Ces réformes nécessaires ne doivent cependant pas mener à une déresponsabilisation des utilisateurs en matière de protection des données personnelles. C’est toujours à eux qu’il revient de ne pas laisser traîner leurs données n’importe où et n’importe comment. Mais, pour cela, ils doivent bénéficier de meilleurs instruments de défense, comme un droit d’action collective. Des sanctions vraiment dissuasives contre les entreprises qui violent les données personnelles doivent aussi faire partie d’une réforme crédible de notre droit de la protection des données.

(Traduction française du texte original paru en Allemand sur nzz.ch)

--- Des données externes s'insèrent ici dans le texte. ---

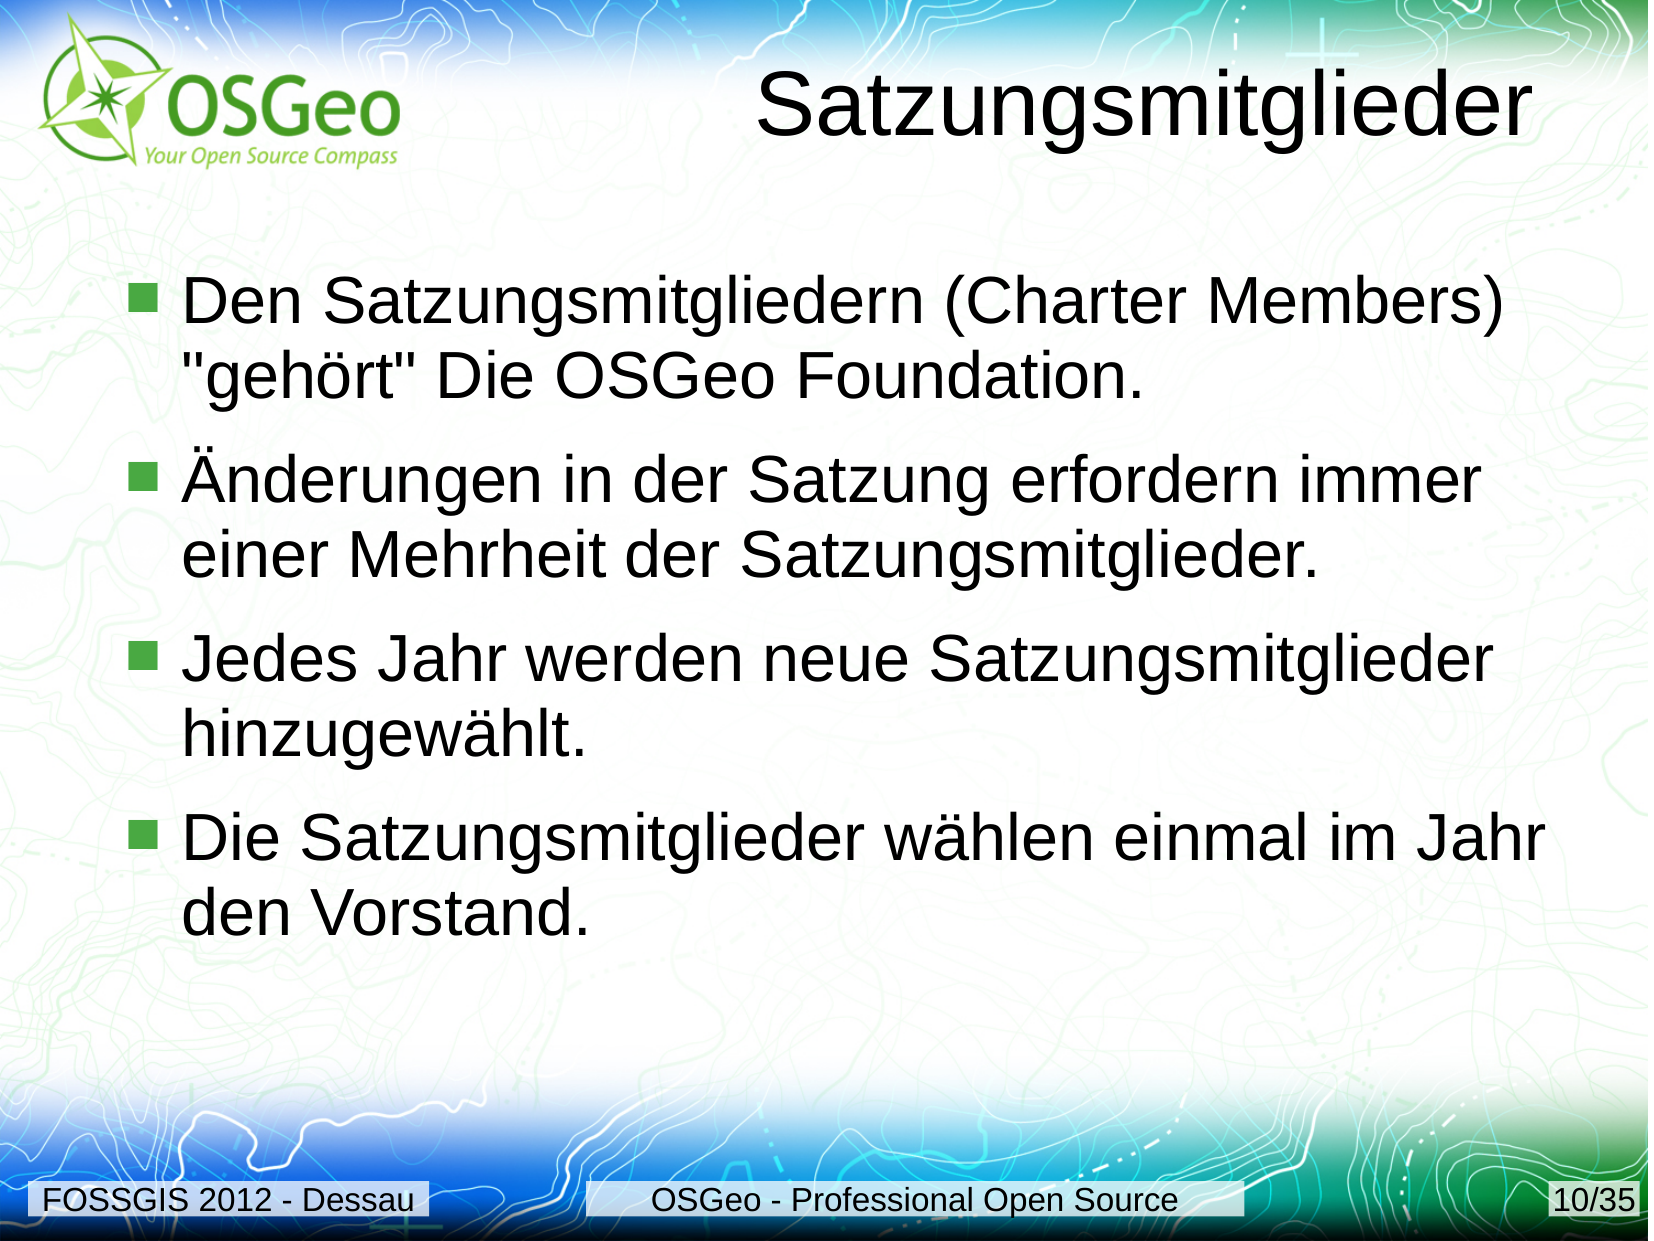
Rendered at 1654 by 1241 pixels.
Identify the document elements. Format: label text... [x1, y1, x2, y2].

2 réflexions au sujet de « Les nouveaux défis de la protection des données doivent s’aborder dès la conception »

  1. Il me semble que tout ceci concerne les réseaux sociaux. La difficulté est de se faire entendre des administrations, tribunaux, qui utilisent les données numériques, sous couvert du droit à l’information, pour fliquer les gens. Comment peut-on maintenir en ligne un jugement daté de 35 ans alors que le droit à l’oubli est inscrit, je le suppose, quelque part dans la législation.

    (CF un précédent message)

    Comme je le constate: le droit semble s’arrêter devant la technique, ce qui me paraît le plus sidérant. Pour expliquer ceci, je ne vois qu’un effet de fascination devant un nouveau jouet et cela émane aussi de la plus haute juridiction du pays.

    Nulle part, vous parlez de l’application déficiente du droit existant et c’est ce qui me fait tiquer sur votre blog.

    Il ne s’agit pas dès lors de céder à un sujet à la mode et potentiellement porteur politiquement: je rappelle qu’il a fallu 10 ans pour faire une loi sur les droits d’auteurs. Une loi que beaucoup juge dépassée à sa sortie car n’intégrant pas les nouveautés intervenues depuis. Donc, il me semble plus aisé de travailler à partir de lois existantes en portant les conflits devant la justice. En forçant l’appareil judiciaire à faire évoluer sa pratique.

    Il me semble comme dans les tutelles du canton de Vaud que seul un jugement du TF a permis de déstabiliser le canton.

    Donc, selon moi, la voie politique est vouée à l’échec dans ce domaine, car trop lente. Seul des jugements peuvent être utiles pour faire avancer le débat, rapidement.